Pour une autre fécondité, le célibat


Claude Lestage
prêtre du diocèse d’Aire et Dax




Je n’ai jamais philosophé sur cet état de vie ! En revanche, depuis mon enfance, j’ai été confronté à la question. En voici quelques exemples.


Mis à part

« Tu es fou, les curés ne peuvent pas se marier ! » me lance une fillette de la classe enfantine. Je reste saisi. Alors, je ne peux pas aimer ? Même pas les fillettes pour nos jeux de groupe ! Je me retrouve seul, à l’écart.

Pour l’amour de Jésus

« Si mon frère voulait rentrer au séminaire, je l’en empêcherais » explose une jeune voisine à quelques jours de mon entrée au petit séminaire. Comme sa réflexion est loin de ma motivation intérieure : le grand amour qui m’habite depuis mon enfance et dont le nom, Jésus, me remplit le cœur. Je ne sais rien en dire mais il me veut prêtre.

Dans le monde

« Si tu le veux vas-y, mais fais-le bien ! » Le chef d’équipe m’a considéré un instant en silence depuis le haut de l’échafaudage avant de réagir. A la reprise de l’après-midi, en chemise et cravate, je lui annonçais que j’avais fini mon stage dans le bâtiment et que le soir même je rentrais au grand séminaire de Bayonne. Je comprenais que le célibat, objet de moqueries, était souvent mis en doute.

En Eglise

« Oh ! les meilleurs sont moins bons et les moins bons meilleurs. » Cette réflexion d’un catholique chinois, commentant les persécutions de son pays, me revient quand je retrouve le grand séminaire en 1970. Les rangs des camarades se sont éclaircis et des prêtres ont quitté le ministère pour se marier. Certains avaient été des leaders qui avaient soutenu l’enthousiasme de mes années de jeunesse.

Appelé

« Je m’engage dans un bruit de murailles qui s’écroulent ! » Au soir de mon ordination, je ne veux pas ignorer ce qui secoue l’Eglise dans laquelle je m’engage. C’est une folie mais je reviens à l’appel intérieur que je dois à mon baptême, particulièrement réfléchi dans les dernières années. Une phrase d’Evangile m’a libéré : « Jésus appela à lui ceux qu’il voulut. Et laissant tout, ils le suivirent ! »

Pour une autre fécondité

« Quand ma sœur me met son dernier bébé dans les bras, mes intestins se nouent ! » disait une religieuse. Moi aussi, en voyant les jeunes pères de ma génération chérissant leur nouveau-né, j’apprends que le prix du sacrifice s’appelle tendresse.

Père spirituel

« Vous êtes un peu mon père ! » Jeune prêtre, j’aspire à être frère et ami.
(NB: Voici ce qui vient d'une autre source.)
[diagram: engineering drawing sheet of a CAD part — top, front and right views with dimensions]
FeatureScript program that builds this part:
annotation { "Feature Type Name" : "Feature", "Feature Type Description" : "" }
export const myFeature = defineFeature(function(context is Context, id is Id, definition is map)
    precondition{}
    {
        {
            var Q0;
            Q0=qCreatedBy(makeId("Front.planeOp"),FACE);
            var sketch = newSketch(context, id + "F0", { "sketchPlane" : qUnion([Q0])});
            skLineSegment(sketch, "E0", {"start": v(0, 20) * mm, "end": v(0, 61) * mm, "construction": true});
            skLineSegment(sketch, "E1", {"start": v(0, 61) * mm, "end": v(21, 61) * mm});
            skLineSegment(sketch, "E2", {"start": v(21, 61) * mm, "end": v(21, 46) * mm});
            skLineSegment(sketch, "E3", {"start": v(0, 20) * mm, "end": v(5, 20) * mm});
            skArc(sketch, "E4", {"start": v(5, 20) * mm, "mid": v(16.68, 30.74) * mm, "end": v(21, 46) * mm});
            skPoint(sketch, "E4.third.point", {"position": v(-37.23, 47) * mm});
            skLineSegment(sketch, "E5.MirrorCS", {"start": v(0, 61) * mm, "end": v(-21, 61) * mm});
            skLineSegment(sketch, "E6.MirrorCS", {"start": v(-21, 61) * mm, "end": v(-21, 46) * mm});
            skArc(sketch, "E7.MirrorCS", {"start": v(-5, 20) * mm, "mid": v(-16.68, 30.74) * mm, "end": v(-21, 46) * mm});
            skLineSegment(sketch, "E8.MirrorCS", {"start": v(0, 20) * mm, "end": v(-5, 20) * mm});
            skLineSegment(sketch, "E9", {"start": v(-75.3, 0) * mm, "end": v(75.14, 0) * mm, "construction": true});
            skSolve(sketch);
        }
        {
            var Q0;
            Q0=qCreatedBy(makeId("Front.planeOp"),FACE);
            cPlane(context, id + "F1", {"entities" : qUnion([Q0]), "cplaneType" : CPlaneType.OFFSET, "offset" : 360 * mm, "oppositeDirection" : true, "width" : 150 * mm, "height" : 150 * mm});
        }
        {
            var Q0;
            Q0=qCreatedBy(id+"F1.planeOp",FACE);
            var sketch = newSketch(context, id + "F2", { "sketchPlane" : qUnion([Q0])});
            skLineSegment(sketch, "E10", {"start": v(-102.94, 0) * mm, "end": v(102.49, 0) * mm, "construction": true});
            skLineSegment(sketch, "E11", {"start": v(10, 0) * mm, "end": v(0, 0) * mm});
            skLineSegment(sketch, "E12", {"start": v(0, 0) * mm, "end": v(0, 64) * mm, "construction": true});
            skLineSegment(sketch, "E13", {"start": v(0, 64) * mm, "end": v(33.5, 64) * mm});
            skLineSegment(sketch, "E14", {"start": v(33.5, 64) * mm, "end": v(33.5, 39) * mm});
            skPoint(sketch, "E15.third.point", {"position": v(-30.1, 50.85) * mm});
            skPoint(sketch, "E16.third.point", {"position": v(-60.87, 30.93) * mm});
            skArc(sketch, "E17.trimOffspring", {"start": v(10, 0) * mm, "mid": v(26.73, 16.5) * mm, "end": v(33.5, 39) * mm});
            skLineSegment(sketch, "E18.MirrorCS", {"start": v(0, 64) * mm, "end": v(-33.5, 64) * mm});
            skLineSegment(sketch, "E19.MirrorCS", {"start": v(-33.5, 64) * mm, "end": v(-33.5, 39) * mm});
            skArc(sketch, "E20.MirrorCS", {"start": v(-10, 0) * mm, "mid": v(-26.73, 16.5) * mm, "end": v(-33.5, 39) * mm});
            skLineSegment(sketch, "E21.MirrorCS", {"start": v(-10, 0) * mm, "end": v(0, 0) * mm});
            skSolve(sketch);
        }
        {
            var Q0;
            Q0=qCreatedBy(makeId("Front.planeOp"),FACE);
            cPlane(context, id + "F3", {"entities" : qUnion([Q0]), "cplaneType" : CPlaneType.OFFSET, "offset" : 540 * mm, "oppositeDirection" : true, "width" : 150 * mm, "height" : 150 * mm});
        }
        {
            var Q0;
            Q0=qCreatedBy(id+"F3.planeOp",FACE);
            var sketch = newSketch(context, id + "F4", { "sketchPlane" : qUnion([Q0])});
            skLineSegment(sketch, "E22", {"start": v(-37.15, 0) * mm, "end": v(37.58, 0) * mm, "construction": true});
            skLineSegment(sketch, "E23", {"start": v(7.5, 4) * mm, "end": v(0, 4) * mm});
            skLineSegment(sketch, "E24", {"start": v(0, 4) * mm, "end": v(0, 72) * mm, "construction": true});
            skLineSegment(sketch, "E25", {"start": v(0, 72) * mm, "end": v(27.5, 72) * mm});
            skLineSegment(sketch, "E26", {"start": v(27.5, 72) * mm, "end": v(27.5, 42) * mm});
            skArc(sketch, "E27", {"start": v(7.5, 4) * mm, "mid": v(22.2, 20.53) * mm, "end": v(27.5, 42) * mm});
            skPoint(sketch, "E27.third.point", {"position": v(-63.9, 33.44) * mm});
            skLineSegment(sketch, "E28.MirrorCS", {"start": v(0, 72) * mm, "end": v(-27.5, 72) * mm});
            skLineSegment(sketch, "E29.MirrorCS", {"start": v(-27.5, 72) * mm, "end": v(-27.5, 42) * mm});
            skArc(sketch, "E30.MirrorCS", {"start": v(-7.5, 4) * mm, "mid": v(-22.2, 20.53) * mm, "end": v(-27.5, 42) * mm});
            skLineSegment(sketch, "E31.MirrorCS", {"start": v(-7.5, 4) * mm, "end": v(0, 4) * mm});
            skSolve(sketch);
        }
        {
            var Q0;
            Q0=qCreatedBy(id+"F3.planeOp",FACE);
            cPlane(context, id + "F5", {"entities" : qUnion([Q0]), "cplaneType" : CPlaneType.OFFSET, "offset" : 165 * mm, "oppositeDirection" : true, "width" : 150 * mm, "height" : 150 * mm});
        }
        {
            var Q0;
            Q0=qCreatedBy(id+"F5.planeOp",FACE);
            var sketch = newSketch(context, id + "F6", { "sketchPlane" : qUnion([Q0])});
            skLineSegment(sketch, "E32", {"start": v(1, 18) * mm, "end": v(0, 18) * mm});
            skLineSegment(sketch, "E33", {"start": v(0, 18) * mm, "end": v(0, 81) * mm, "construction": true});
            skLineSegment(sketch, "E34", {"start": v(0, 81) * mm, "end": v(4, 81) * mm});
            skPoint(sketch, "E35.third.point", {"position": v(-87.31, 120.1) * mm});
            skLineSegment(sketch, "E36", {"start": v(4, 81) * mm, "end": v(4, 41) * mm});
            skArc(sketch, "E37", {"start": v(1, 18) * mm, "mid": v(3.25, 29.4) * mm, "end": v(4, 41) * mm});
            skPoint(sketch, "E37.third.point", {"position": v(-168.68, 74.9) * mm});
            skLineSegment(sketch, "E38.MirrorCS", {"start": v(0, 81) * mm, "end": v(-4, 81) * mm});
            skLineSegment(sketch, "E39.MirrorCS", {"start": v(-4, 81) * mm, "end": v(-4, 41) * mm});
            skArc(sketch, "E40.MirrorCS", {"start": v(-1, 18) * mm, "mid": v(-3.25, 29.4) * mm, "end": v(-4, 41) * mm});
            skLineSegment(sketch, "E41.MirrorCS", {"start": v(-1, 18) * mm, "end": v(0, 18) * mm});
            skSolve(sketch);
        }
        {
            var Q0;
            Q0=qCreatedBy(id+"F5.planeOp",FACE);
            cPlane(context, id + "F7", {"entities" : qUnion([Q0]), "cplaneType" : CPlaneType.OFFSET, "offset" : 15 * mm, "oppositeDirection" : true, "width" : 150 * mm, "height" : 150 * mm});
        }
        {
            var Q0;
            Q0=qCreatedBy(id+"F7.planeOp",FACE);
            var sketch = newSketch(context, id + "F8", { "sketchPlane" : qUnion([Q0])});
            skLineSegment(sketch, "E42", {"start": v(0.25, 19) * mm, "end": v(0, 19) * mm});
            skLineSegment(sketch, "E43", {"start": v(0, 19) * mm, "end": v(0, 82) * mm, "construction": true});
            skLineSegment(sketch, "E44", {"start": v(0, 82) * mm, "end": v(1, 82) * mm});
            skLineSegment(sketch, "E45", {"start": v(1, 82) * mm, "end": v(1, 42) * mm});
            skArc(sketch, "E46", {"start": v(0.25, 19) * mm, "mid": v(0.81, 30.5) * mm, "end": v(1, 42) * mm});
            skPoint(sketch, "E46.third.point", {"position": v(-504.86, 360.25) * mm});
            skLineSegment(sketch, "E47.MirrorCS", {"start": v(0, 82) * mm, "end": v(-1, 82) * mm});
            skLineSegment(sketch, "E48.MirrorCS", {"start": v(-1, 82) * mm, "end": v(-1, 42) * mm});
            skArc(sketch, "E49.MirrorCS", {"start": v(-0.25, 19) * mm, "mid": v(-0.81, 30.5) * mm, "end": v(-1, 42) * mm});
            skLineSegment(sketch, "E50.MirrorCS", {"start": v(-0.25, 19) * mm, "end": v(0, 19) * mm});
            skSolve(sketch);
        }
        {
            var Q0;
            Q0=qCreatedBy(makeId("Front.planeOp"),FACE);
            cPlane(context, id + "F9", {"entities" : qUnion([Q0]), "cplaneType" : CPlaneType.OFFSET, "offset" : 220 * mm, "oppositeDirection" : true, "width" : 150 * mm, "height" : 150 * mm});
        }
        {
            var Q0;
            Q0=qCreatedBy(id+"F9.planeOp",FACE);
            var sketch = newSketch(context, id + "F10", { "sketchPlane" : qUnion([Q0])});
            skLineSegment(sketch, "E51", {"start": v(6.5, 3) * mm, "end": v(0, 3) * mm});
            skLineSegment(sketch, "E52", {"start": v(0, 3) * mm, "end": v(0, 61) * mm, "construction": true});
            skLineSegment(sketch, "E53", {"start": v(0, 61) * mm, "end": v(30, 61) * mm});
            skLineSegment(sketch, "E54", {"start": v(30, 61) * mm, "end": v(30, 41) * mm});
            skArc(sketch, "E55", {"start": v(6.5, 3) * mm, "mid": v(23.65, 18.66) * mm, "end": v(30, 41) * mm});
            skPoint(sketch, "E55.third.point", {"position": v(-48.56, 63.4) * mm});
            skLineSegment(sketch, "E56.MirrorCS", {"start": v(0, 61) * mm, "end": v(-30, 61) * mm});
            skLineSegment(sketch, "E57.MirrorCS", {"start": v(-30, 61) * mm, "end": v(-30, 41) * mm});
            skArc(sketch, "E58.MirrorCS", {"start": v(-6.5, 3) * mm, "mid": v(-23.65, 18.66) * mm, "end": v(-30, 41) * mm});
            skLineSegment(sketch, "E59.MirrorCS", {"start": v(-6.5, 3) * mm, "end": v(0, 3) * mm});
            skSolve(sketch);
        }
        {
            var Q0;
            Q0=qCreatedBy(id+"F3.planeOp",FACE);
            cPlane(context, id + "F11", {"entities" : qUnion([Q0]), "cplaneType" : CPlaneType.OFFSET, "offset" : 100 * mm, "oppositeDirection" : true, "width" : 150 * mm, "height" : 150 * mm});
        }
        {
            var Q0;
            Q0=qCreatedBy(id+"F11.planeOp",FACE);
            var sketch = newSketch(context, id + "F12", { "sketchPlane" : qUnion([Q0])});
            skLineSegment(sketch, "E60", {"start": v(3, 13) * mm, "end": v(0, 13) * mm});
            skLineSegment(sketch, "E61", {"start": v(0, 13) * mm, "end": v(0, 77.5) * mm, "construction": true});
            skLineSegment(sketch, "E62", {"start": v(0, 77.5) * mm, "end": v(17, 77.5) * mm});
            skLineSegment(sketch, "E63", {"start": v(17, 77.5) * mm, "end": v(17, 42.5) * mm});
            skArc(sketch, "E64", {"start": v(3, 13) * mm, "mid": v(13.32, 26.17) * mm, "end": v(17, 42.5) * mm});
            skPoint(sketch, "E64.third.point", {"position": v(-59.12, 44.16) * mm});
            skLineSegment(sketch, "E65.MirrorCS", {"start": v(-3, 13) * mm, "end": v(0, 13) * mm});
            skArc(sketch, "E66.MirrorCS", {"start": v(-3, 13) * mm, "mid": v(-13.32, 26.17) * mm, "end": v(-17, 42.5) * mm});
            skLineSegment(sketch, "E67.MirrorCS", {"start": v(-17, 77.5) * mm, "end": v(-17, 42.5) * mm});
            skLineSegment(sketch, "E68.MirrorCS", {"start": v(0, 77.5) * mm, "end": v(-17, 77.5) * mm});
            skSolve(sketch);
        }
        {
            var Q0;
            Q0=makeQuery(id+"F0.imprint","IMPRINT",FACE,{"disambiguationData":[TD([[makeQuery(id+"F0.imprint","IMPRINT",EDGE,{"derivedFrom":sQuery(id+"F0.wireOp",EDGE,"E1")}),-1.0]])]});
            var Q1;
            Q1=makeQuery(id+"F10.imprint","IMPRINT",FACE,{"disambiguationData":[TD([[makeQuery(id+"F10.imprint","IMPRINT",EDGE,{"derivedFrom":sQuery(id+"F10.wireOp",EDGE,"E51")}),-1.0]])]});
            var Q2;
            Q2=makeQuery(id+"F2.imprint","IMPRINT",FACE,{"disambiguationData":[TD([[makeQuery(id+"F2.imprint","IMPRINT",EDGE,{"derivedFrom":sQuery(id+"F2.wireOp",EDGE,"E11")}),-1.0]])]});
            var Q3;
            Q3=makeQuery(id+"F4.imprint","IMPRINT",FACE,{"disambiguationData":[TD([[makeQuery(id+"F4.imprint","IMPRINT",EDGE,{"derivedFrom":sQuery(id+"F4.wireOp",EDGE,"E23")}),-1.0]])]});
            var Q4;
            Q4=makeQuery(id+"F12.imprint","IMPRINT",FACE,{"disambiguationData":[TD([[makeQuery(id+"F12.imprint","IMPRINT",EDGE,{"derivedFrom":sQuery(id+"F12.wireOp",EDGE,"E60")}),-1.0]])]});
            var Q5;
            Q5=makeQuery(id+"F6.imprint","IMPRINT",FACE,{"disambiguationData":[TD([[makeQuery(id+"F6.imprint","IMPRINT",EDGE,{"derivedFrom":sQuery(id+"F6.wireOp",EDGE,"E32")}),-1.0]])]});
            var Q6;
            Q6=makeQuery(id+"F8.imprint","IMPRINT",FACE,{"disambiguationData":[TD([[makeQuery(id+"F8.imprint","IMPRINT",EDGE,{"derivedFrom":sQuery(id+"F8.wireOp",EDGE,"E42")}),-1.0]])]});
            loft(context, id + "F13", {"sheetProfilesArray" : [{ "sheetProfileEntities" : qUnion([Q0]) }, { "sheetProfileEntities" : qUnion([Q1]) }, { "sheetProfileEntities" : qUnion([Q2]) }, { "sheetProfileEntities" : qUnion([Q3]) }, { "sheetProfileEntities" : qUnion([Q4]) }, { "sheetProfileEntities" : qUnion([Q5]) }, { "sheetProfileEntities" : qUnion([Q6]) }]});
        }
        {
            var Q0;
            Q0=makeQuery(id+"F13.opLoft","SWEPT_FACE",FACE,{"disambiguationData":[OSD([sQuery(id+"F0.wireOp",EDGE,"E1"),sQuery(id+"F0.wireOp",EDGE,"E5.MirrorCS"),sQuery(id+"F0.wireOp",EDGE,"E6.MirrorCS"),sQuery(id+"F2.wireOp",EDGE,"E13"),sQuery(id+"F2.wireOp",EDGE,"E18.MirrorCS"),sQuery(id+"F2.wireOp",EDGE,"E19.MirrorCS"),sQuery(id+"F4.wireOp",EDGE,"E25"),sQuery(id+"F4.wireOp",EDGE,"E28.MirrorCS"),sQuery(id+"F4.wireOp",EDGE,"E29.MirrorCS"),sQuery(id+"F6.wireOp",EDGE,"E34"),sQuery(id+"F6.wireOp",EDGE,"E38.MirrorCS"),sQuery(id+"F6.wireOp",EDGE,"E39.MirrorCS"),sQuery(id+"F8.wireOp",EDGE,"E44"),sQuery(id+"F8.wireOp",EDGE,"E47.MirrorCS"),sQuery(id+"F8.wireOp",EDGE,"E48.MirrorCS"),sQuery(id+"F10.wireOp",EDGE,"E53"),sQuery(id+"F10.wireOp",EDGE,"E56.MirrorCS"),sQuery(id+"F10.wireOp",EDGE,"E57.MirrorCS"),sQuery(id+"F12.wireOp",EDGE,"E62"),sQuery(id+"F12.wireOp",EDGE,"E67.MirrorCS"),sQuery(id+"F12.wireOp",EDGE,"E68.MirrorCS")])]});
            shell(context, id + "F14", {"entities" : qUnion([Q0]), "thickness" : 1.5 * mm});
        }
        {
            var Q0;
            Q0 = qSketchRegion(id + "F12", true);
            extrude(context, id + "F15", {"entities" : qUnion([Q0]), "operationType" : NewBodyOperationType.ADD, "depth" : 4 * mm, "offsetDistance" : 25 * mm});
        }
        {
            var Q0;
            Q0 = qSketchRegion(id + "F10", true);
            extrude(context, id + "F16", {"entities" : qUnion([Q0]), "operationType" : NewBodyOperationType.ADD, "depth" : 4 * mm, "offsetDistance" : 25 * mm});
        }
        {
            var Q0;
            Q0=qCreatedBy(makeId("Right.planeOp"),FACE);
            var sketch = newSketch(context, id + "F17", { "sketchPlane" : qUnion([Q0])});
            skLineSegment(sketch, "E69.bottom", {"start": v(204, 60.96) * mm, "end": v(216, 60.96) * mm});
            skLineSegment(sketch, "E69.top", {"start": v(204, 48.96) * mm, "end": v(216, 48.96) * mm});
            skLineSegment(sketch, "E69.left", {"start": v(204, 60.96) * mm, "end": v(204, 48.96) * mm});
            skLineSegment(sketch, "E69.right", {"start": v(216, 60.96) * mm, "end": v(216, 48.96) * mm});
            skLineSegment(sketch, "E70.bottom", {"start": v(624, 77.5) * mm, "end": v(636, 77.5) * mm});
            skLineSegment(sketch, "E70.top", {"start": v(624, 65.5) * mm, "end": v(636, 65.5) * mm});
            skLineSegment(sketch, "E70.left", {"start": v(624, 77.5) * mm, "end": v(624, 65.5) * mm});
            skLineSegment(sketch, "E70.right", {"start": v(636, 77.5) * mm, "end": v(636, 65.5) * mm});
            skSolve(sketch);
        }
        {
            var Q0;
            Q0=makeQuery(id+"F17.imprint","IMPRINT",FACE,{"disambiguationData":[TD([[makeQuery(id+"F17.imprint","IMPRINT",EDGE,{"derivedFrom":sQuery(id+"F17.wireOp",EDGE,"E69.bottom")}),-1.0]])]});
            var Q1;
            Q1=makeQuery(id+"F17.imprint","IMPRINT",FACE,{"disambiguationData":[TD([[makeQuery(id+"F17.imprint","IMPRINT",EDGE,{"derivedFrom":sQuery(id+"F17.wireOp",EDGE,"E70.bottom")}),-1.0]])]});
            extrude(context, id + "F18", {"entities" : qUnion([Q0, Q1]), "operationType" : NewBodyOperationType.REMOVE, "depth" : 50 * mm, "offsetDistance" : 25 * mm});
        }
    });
Plus tard, je comprends que j’ai à donner ce que j’ai moi-même reçu de nombre d’aînés tant sur le plan humain que spirituel : la confiance et la force. Aussi, pour qu’elle ne soit pas ambiguë, j’ose demander au Seigneur cette paternité. C’est peut-être à cause de cela que je me sens comblé de tant de relations ouvertes qui sont venues sur ma route. Il m’arrive parfois de penser que je suis trop gâté.

Témoin du Christ

« Je sais, vous voudriez que les prêtres se marient ! » Ah ! ce sujet des banquets de baptême ou de mariage ! Je profite de la détente pour parler de cet unique amour qui remplit toute ma vie. Je parle aussi de ceux et celle qui ont fait le même choix et dont la vie est équilibrée et cohérente.
Ces tablées de visages tendus et silencieux me disent une grande soif inaltérée.